Take AIM with Ingram
Apay Obang-Oyway, head of category for software, cloud and mobility at broadline giant Ingram Micro (pictured, right), confirms that the channel will be able to source comprehensive support to help customer migration and adoption of Windows Server 2012, as per usual. And it will be needed, because for resellers the transformation it reflects will require a genuinely “competitive, combative” approach.
“For us it is business as usual. Ingram has long prided itself on its focus on the support of the reseller and vendor partners, to help them wade through some of the complexities that exist in our market,” he says. “So we will continue to educate and build that capacity into the business.”
He notes that available support is targeted at the complete opportunity, rather than assisting on specific or individual products. That also means access to credit and finance through its CreditBuilder offering, and to the distributor’s marketing collateral via the Agency Ingram Micro (AIM) portal. However, he points out that the offerings may change slightly, due to the nature of hosted deployments and cloud offerings such as Office 365.
For resellers, the SMB opportunity is real, Obang-Oyway confirms. However, partners may need to be trained up enough on the entire IT estate to enable them to be more of a “virtual CIO” for small companies, he suggests.
Ingram Micro is hosting a number of its regular Microsoft Professional (MSP) University events this month around the country that will tackle Windows Server 2012, and encourages partners to attend.

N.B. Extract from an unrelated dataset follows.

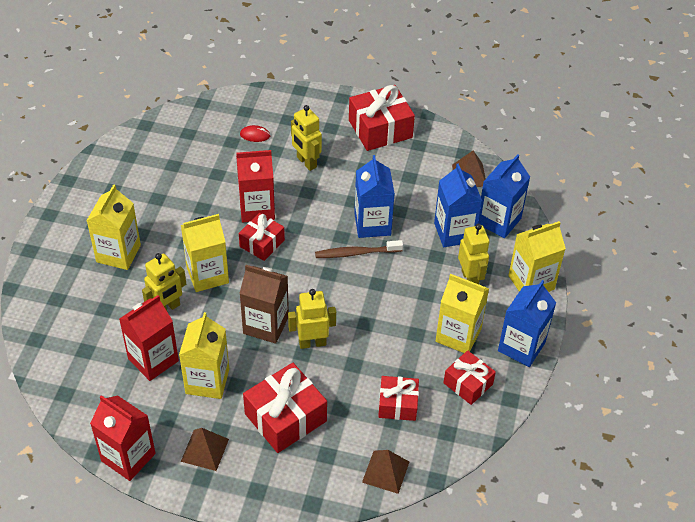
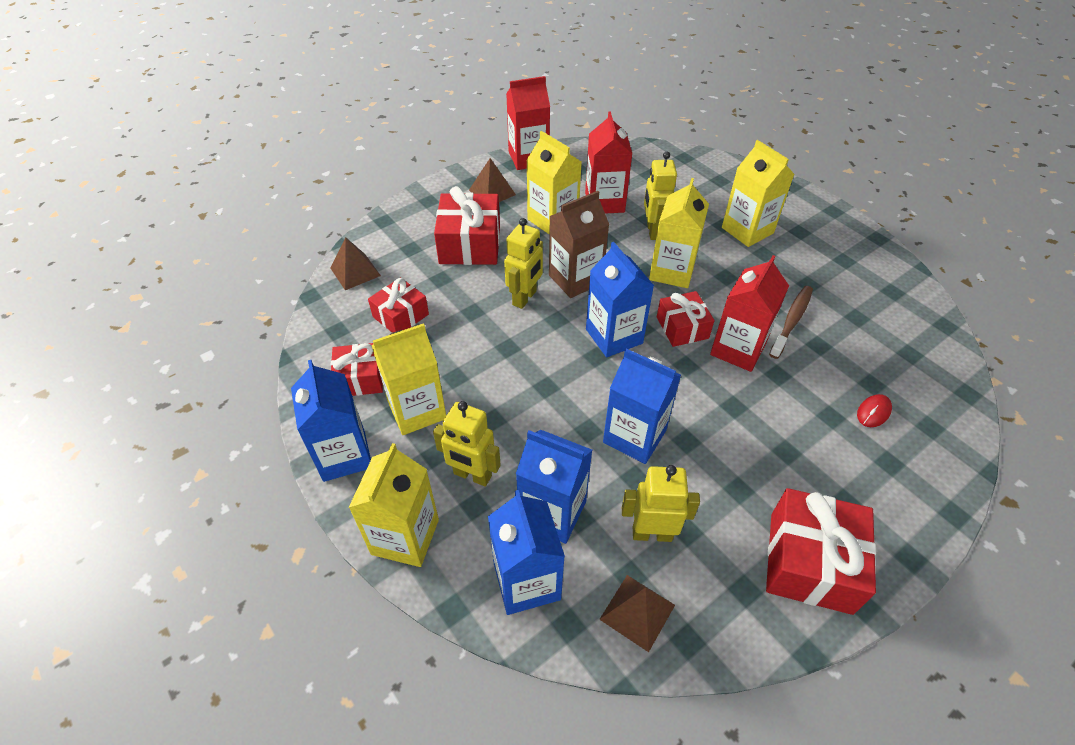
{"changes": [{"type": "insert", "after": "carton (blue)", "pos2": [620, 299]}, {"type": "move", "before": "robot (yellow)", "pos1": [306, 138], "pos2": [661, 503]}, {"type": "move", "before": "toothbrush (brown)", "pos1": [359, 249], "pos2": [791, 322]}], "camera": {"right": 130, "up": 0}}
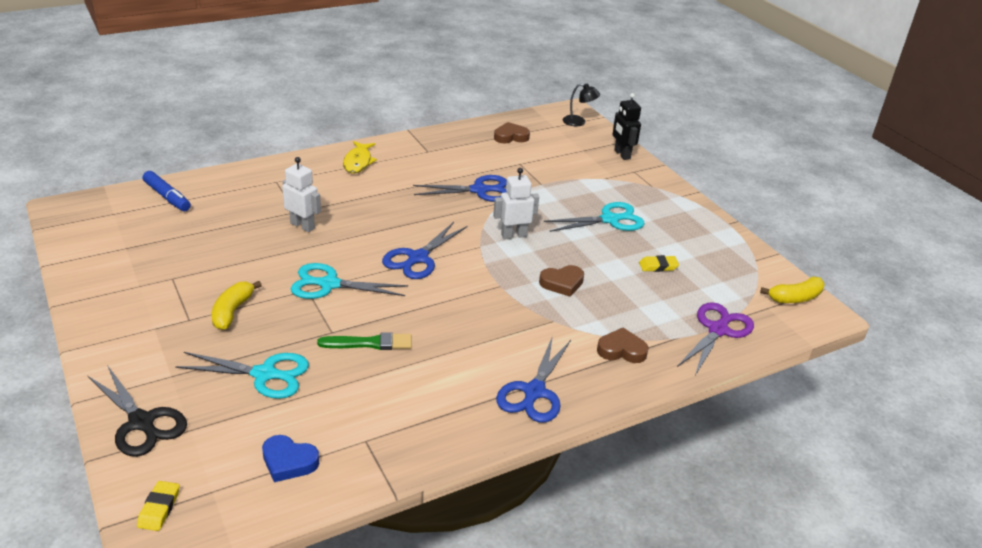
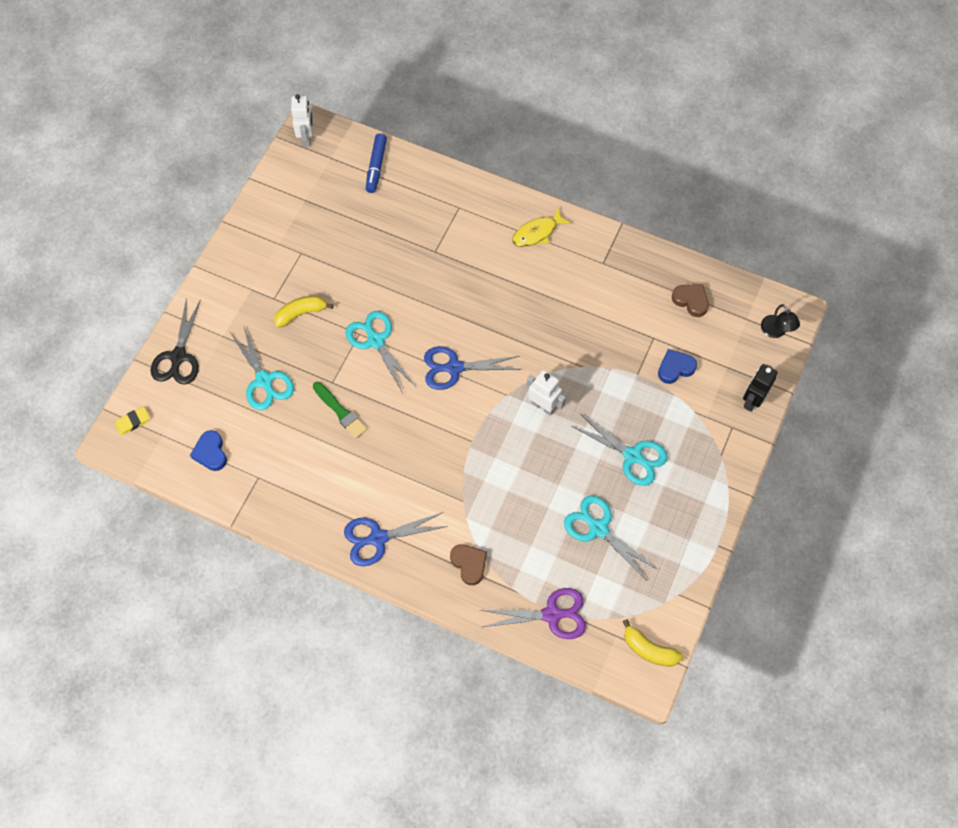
{"changes": [{"type": "move", "before": "robot (white)", "pos1": [301, 194], "pos2": [302, 120]}, {"type": "replace", "before": "eraser (yellow)", "after": "scissors (turquoise)", "pos1": [659, 263], "pos2": [611, 537]}, {"type": "insert", "after": "heart (blue)", "pos2": [677, 366]}, {"type": "delete", "before": "scissors (blue)", "pos1": [460, 188]}, {"type": "delete", "before": "heart (brown)", "pos1": [561, 281]}], "camera": {"right": 55, "up": 30}}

The events will aim to give resellers the right arsenal to tackle their customers about the server upgrade and its advantages. More will be held in Q4, he adds.
“The opportunity is certainly there, and it is really about our channel partners taking up the mantle and getting themselves versed in what is new, and the ecosystem that will help them leverage that,” says Obang-Oyway. “Also, it’s about how they truly understand their end customers’ reality today, and making sure they can marry all those together. That is what will determine more speed of adoption.”
Windows Server 2012 is about the “connected revolution” and that is already how partners are being encouraged to see it. “Today, more than ever, businesses as well as us are really having to be more connected. More connected to vendor partners, and more connected to our channel partners generally. Also, more connected to our customers and their businesses.
“And it is about how IT can realise their businesses’ potential.”
A properly kitted-out and trained channel will surely reap the longer-term rewards.